=== Section Start ===

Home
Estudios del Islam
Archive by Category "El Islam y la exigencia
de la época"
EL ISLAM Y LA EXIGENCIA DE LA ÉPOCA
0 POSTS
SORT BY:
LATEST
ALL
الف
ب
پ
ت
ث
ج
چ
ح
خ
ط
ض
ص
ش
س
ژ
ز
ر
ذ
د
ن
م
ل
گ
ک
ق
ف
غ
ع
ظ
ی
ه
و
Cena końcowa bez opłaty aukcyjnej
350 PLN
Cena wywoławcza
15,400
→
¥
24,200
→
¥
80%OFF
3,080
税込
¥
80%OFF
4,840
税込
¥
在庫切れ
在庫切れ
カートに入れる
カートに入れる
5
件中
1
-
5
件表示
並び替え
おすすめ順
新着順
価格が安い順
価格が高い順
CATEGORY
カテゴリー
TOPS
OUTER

=== Section End ===
=== Section Start ===

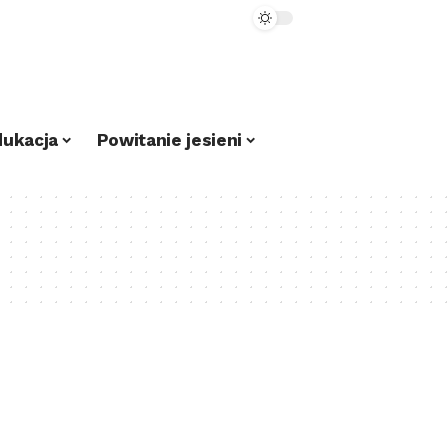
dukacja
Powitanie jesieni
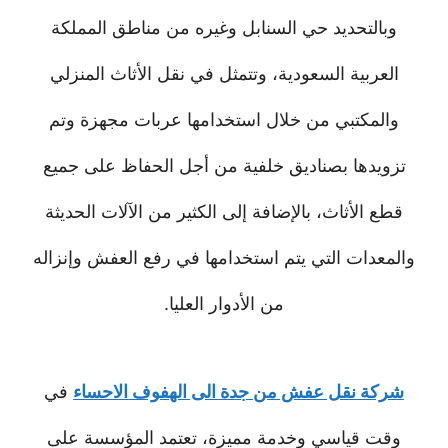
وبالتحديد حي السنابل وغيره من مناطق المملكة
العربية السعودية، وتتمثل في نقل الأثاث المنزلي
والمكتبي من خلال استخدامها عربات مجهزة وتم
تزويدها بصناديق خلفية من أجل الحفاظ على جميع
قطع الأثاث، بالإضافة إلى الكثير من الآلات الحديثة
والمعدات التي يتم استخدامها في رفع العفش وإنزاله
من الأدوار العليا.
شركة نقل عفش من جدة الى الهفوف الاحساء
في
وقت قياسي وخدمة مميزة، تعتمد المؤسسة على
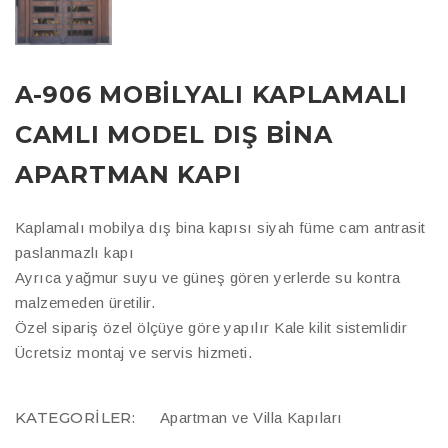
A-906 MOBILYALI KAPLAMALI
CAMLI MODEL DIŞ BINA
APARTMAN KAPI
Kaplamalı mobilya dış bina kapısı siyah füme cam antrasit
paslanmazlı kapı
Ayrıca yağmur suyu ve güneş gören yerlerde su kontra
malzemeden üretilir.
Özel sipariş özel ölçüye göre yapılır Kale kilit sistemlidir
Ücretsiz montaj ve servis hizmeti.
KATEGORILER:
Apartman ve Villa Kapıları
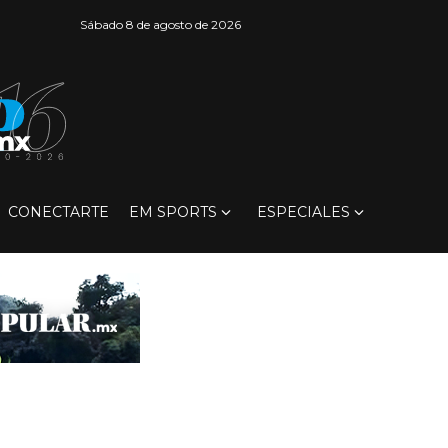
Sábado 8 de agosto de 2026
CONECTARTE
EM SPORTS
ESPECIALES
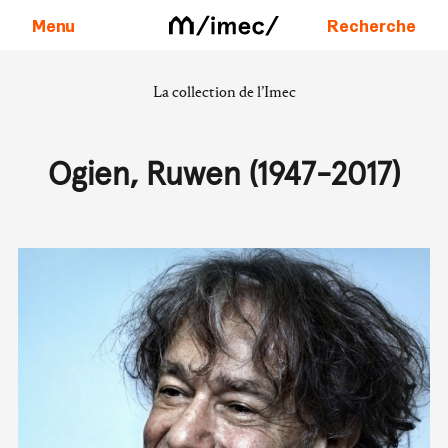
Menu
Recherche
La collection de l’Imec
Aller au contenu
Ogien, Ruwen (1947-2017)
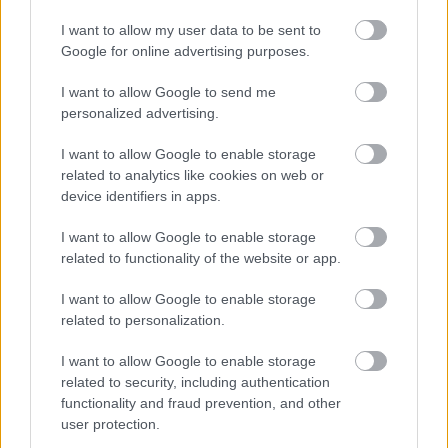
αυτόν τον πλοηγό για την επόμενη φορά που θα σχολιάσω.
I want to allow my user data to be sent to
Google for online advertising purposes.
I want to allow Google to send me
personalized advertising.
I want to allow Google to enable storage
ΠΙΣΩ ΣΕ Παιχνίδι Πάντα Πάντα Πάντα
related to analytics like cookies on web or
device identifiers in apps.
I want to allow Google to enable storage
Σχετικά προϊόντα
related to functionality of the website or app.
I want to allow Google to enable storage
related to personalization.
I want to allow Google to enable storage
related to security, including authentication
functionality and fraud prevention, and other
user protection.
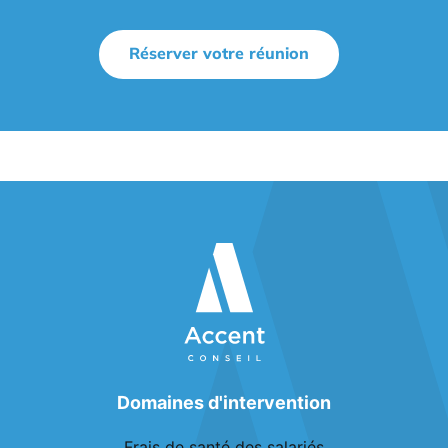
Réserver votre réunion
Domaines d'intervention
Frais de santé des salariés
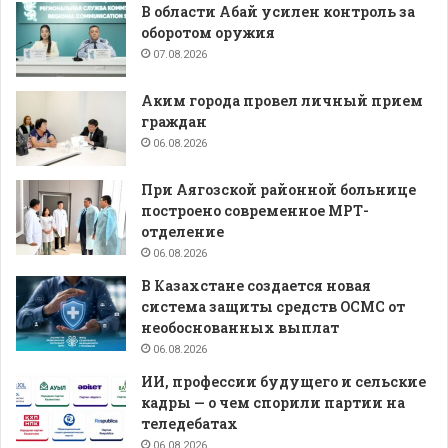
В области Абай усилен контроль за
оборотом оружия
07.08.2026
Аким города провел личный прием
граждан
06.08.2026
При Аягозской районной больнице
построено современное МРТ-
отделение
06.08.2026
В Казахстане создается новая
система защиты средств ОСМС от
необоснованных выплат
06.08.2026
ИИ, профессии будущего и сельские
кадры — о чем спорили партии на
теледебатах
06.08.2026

=== Section End ===

* **Problem to solve**
Filter the material above and copy out every line that contains the string "functionality". The match is case-sensitive.

* **Exercise answer**
related to functionality of the website or app.
functionality and fraud prevention, and other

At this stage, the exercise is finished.